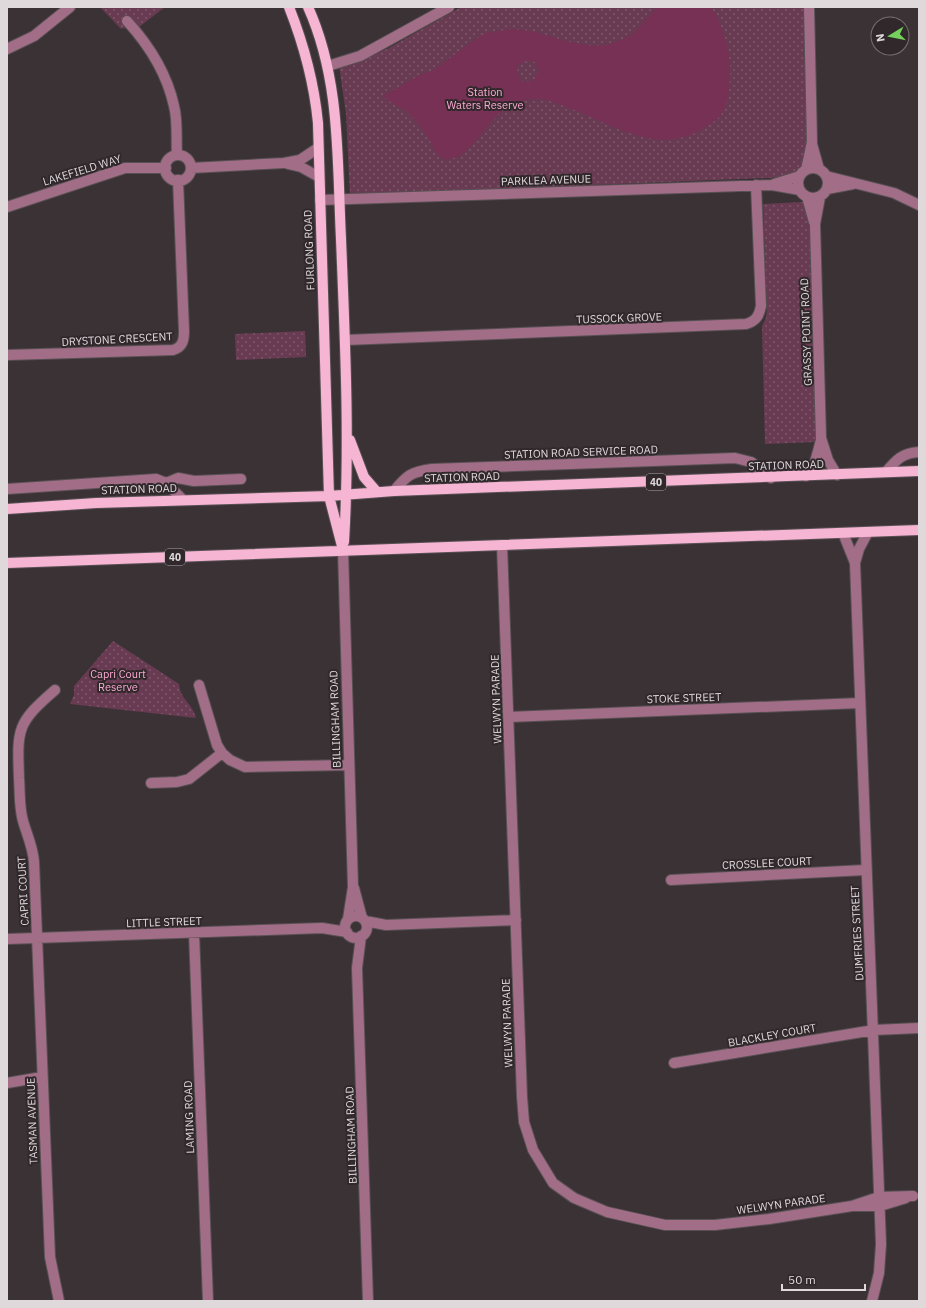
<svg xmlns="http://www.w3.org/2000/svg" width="926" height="1308" viewBox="0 0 926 1308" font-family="'IBM Plex Sans',sans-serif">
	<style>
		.grass { fill: url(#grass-dots) }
		.water { fill: #763155; fill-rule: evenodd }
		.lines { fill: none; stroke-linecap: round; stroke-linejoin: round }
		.minor-casing { stroke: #595054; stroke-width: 12 }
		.major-casing { stroke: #595054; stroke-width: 12 }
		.minor { stroke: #a26e87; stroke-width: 10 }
		.major { stroke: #f6b5d3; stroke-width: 10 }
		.labels { text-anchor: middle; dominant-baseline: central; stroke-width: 4; stroke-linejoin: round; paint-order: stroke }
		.shield { fill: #31282c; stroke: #aba4a7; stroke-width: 1 }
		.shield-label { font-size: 10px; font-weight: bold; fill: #dfd9dc }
		.park-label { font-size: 11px; fill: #fdaad2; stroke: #31282c }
		.street-label { font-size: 11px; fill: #dfd9dc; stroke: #31282c }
	</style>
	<defs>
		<pattern id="grass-dots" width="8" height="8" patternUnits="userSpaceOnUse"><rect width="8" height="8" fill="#693b52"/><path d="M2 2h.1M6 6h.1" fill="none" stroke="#7e576a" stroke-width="1.8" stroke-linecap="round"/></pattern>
	</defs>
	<rect width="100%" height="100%" fill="#3b3236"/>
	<!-- grass -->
	<path class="grass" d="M100 7H165L139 27 129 16 123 22 128 27 121 29Z
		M461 7H804L809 160 790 177 350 195 346 114 339 65 387 49Z
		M803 202 809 214 816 442 765 444 762 326 766 318 767 310 763 204Z
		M305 331 306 357 236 360 235 334Z
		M113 641 179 684C180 699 193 704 196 718L70 704 74 695V686Z"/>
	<!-- water -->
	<path class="water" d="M657 7H710C720 17 730 52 730 66 730 82 730 103 720 116 717 120 710 124 705 127 661 157 615 126 572 109 559 104 545 97 531 99 521 100 511 104 503 110 487 122 466 163 445 159 435 156 433 144 427 136 421 127 412 115 403 109 396 105 389 102 383 96L420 75 434 70 463 48 485 33 512 29 532 31 566 41 592 46 608 45 632 35ZM528 60 535 62 539 71 533 81 523 82C517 77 517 72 518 65Z"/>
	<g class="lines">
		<!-- minor casing -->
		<g class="minor-casing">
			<path id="minor" d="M127 21C148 44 167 74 174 106 178 121 176 139 177 155
				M7 49 34 36 70 7
				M328 66 360 56 449 7
				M812 144 819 169
				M165 168a13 13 0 1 1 26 0a13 13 0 1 1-26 0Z
				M288 164 301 167 319 177
				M191 168 284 163 300 160 318 148
				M798 183a15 15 0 1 1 30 0a15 15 0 1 1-30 0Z
				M806 170 812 142 809 7
				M826 176 894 193 919 205
				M774 184 800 176
				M827 189 853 184
				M807 197 814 222
				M820 197 815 224 821 438 828 460 837 475
				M320 200 772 185 800 190
				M7 207 125 168H166
				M345 340 746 324C756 321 759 316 761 306L756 185
				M7 355 173 350C183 347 184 340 184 331L178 180
				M886 472C896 460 902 453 919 452
				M806 476 815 462 821 440
				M166 483 178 478 194 481 241 479
				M7 489 156 479 166 483 182 499
				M394 491C407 475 411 472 432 469L735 458 751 462 771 478
				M868 532 859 549 855 563 881 1244 879 1273 872 1301
				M843 533 855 563
				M502 545 522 1097 524 1122 533 1150 553 1183 574 1198 607 1212 665 1225H715L769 1219 852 1206 879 1197 913 1196
				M343 550 353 887 348 919
				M199 685 217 745 222 753 230 760 245 767 349 765
				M55 690C17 723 17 728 19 778 20 792 19 807 23 821 27 835 33 847 34 862L50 1257 59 1301
				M509 717 860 703
				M151 783 177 782 189 779 222 753
				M671 880 865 870
				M354 888 362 918
				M345 927a11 11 0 1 1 22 0a11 11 0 1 1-22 0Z
				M365 921 386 925 516 920
				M194 933 208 1301
				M361 936 357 968 368 1301
				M7 939 322 928 347 932
				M674 1063 874 1030 919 1028
				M7 1083 42 1077
				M853 1206H880L906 1198"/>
		</g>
		<!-- major casing -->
		<g class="major-casing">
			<path id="major" d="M289 7C304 45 314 82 318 123L329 496 343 550
				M308 7C341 80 337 161 341 239 345 340 350 441 344 542
				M350 440 364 477 377 492
				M7 509 96 503 329 496 394 491 919 471
				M7 563 919 530"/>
		</g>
		<!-- minor -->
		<use href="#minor" class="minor"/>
		<!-- major -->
		<use href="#major" class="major"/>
	</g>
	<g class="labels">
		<!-- shield labels -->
		<g class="shield">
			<rect x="646" y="474" width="20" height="16" rx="3"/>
			<rect x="165" y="549" width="20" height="16" rx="3"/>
		</g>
		<g class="shield-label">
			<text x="656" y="482">40</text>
			<text x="175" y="557">40</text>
		</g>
		<!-- park labels -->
		<g class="park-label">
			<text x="485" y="92">Station<tspan x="485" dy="13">Waters Reserve</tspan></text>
			<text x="118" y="674">Capri Court<tspan x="118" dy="13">Reserve</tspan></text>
		</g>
		<!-- street labels -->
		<g class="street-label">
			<text transform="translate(82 170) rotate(-17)">LAKEFIELD WAY</text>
			<text transform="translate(546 180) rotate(-2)">PARKLEA AVENUE</text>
			<text transform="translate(309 250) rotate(-92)">FURLONG ROAD</text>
			<text transform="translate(619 318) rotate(-2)">TUSSOCK GROVE</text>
			<text transform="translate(806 332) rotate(-92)">GRASSY POINT ROAD</text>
			<text transform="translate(117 339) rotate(-3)">DRYSTONE CRESCENT</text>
			<text transform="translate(581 452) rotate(-2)">STATION ROAD SERVICE ROAD</text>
			<text transform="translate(786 465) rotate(-2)">STATION ROAD</text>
			<text transform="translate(462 477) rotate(-2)">STATION ROAD</text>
			<text transform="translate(139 489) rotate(-2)">STATION ROAD</text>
			<text transform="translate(684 698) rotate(-2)">STOKE STREET</text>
			<text transform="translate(496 699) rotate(-92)">WELWYN PARADE</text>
			<text transform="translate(335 719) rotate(-92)">BILLINGHAM ROAD</text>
			<text transform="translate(767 863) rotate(-3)">CROSSLEE COURT</text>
			<text transform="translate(23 891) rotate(-93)">CAPRI COURT</text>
			<text transform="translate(164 922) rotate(-2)">LITTLE STREET</text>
			<text transform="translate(857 933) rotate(-93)">DUMFRIES STREET</text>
			<text transform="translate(507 1023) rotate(-92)">WELWYN PARADE</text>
			<text transform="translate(772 1035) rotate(-10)">BLACKLEY COURT</text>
			<text transform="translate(189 1117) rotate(-92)">LAMING ROAD</text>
			<text transform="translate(32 1121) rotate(-92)">TASMAN AVENUE</text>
			<text transform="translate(351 1135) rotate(-92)">BILLINGHAM ROAD</text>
			<text transform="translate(781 1204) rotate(-8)">WELWYN PARADE</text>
		</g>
	</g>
	<!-- border -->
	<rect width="926" height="1308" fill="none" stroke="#dfd9dc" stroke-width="16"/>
	<!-- north arrow -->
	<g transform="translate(890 36) rotate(260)"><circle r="19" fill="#31282c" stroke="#776f72"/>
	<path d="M0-3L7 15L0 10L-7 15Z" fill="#74d25c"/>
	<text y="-6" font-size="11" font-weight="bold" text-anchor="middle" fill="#dfd9dc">N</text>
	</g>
	<!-- scale -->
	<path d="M782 1284v6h83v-6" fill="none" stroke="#dfd9dc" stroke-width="2"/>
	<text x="788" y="1284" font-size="12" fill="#dfd9dc" stroke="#31282c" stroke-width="3" paint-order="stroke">50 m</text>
</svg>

======

• **What the task asks**
The data should be printed again unchanged; leave its pictures out.

• **Reply**
<svg xmlns="http://www.w3.org/2000/svg" width="926" height="1308" viewBox="0 0 926 1308" font-family="'IBM Plex Sans',sans-serif">
	<style>
		.grass { fill: url(#grass-dots) }
		.water { fill: #763155; fill-rule: evenodd }
		.lines { fill: none; stroke-linecap: round; stroke-linejoin: round }
		.minor-casing { stroke: #595054; stroke-width: 12 }
		.major-casing { stroke: #595054; stroke-width: 12 }
		.minor { stroke: #a26e87; stroke-width: 10 }
		.major { stroke: #f6b5d3; stroke-width: 10 }
		.labels { text-anchor: middle; dominant-baseline: central; stroke-width: 4; stroke-linejoin: round; paint-order: stroke }
		.shield { fill: #31282c; stroke: #aba4a7; stroke-width: 1 }
		.shield-label { font-size: 10px; font-weight: bold; fill: #dfd9dc }
		.park-label { font-size: 11px; fill: #fdaad2; stroke: #31282c }
		.street-label { font-size: 11px; fill: #dfd9dc; stroke: #31282c }
	</style>
	<defs>
		<pattern id="grass-dots" width="8" height="8" patternUnits="userSpaceOnUse"><rect width="8" height="8" fill="#693b52"/><path d="M2 2h.1M6 6h.1" fill="none" stroke="#7e576a" stroke-width="1.8" stroke-linecap="round"/></pattern>
	</defs>
	<rect width="100%" height="100%" fill="#3b3236"/>
	<!-- grass -->
	<path class="grass" d="M100 7H165L139 27 129 16 123 22 128 27 121 29Z
		M461 7H804L809 160 790 177 350 195 346 114 339 65 387 49Z
		M803 202 809 214 816 442 765 444 762 326 766 318 767 310 763 204Z
		M305 331 306 357 236 360 235 334Z
		M113 641 179 684C180 699 193 704 196 718L70 704 74 695V686Z"/>
	<!-- water -->
	<path class="water" d="M657 7H710C720 17 730 52 730 66 730 82 730 103 720 116 717 120 710 124 705 127 661 157 615 126 572 109 559 104 545 97 531 99 521 100 511 104 503 110 487 122 466 163 445 159 435 156 433 144 427 136 421 127 412 115 403 109 396 105 389 102 383 96L420 75 434 70 463 48 485 33 512 29 532 31 566 41 592 46 608 45 632 35ZM528 60 535 62 539 71 533 81 523 82C517 77 517 72 518 65Z"/>
	<g class="lines">
		<!-- minor casing -->
		<g class="minor-casing">
			<path id="minor" d="M127 21C148 44 167 74 174 106 178 121 176 139 177 155
				M7 49 34 36 70 7
				M328 66 360 56 449 7
				M812 144 819 169
				M165 168a13 13 0 1 1 26 0a13 13 0 1 1-26 0Z
				M288 164 301 167 319 177
				M191 168 284 163 300 160 318 148
				M798 183a15 15 0 1 1 30 0a15 15 0 1 1-30 0Z
				M806 170 812 142 809 7
				M826 176 894 193 919 205
				M774 184 800 176
				M827 189 853 184
				M807 197 814 222
				M820 197 815 224 821 438 828 460 837 475
				M320 200 772 185 800 190
				M7 207 125 168H166
				M345 340 746 324C756 321 759 316 761 306L756 185
				M7 355 173 350C183 347 184 340 184 331L178 180
				M886 472C896 460 902 453 919 452
				M806 476 815 462 821 440
				M166 483 178 478 194 481 241 479
				M7 489 156 479 166 483 182 499
				M394 491C407 475 411 472 432 469L735 458 751 462 771 478
				M868 532 859 549 855 563 881 1244 879 1273 872 1301
				M843 533 855 563
				M502 545 522 1097 524 1122 533 1150 553 1183 574 1198 607 1212 665 1225H715L769 1219 852 1206 879 1197 913 1196
				M343 550 353 887 348 919
				M199 685 217 745 222 753 230 760 245 767 349 765
				M55 690C17 723 17 728 19 778 20 792 19 807 23 821 27 835 33 847 34 862L50 1257 59 1301
				M509 717 860 703
				M151 783 177 782 189 779 222 753
				M671 880 865 870
				M354 888 362 918
				M345 927a11 11 0 1 1 22 0a11 11 0 1 1-22 0Z
				M365 921 386 925 516 920
				M194 933 208 1301
				M361 936 357 968 368 1301
				M7 939 322 928 347 932
				M674 1063 874 1030 919 1028
				M7 1083 42 1077
				M853 1206H880L906 1198"/>
		</g>
		<!-- major casing -->
		<g class="major-casing">
			<path id="major" d="M289 7C304 45 314 82 318 123L329 496 343 550
				M308 7C341 80 337 161 341 239 345 340 350 441 344 542
				M350 440 364 477 377 492
				M7 509 96 503 329 496 394 491 919 471
				M7 563 919 530"/>
		</g>
		<!-- minor -->
		<use href="#minor" class="minor"/>
		<!-- major -->
		<use href="#major" class="major"/>
	</g>
	<g class="labels">
		<!-- shield labels -->
		<g class="shield">
			<rect x="646" y="474" width="20" height="16" rx="3"/>
			<rect x="165" y="549" width="20" height="16" rx="3"/>
		</g>
		<g class="shield-label">
			<text x="656" y="482">40</text>
			<text x="175" y="557">40</text>
		</g>
		<!-- park labels -->
		<g class="park-label">
			<text x="485" y="92">Station<tspan x="485" dy="13">Waters Reserve</tspan></text>
			<text x="118" y="674">Capri Court<tspan x="118" dy="13">Reserve</tspan></text>
		</g>
		<!-- street labels -->
		<g class="street-label">
			<text transform="translate(82 170) rotate(-17)">LAKEFIELD WAY</text>
			<text transform="translate(546 180) rotate(-2)">PARKLEA AVENUE</text>
			<text transform="translate(309 250) rotate(-92)">FURLONG ROAD</text>
			<text transform="translate(619 318) rotate(-2)">TUSSOCK GROVE</text>
			<text transform="translate(806 332) rotate(-92)">GRASSY POINT ROAD</text>
			<text transform="translate(117 339) rotate(-3)">DRYSTONE CRESCENT</text>
			<text transform="translate(581 452) rotate(-2)">STATION ROAD SERVICE ROAD</text>
			<text transform="translate(786 465) rotate(-2)">STATION ROAD</text>
			<text transform="translate(462 477) rotate(-2)">STATION ROAD</text>
			<text transform="translate(139 489) rotate(-2)">STATION ROAD</text>
			<text transform="translate(684 698) rotate(-2)">STOKE STREET</text>
			<text transform="translate(496 699) rotate(-92)">WELWYN PARADE</text>
			<text transform="translate(335 719) rotate(-92)">BILLINGHAM ROAD</text>
			<text transform="translate(767 863) rotate(-3)">CROSSLEE COURT</text>
			<text transform="translate(23 891) rotate(-93)">CAPRI COURT</text>
			<text transform="translate(164 922) rotate(-2)">LITTLE STREET</text>
			<text transform="translate(857 933) rotate(-93)">DUMFRIES STREET</text>
			<text transform="translate(507 1023) rotate(-92)">WELWYN PARADE</text>
			<text transform="translate(772 1035) rotate(-10)">BLACKLEY COURT</text>
			<text transform="translate(189 1117) rotate(-92)">LAMING ROAD</text>
			<text transform="translate(32 1121) rotate(-92)">TASMAN AVENUE</text>
			<text transform="translate(351 1135) rotate(-92)">BILLINGHAM ROAD</text>
			<text transform="translate(781 1204) rotate(-8)">WELWYN PARADE</text>
		</g>
	</g>
	<!-- border -->
	<rect width="926" height="1308" fill="none" stroke="#dfd9dc" stroke-width="16"/>
	<!-- north arrow -->
	<g transform="translate(890 36) rotate(260)"><circle r="19" fill="#31282c" stroke="#776f72"/>
	<path d="M0-3L7 15L0 10L-7 15Z" fill="#74d25c"/>
	<text y="-6" font-size="11" font-weight="bold" text-anchor="middle" fill="#dfd9dc">N</text>
	</g>
	<!-- scale -->
	<path d="M782 1284v6h83v-6" fill="none" stroke="#dfd9dc" stroke-width="2"/>
	<text x="788" y="1284" font-size="12" fill="#dfd9dc" stroke="#31282c" stroke-width="3" paint-order="stroke">50 m</text>
</svg>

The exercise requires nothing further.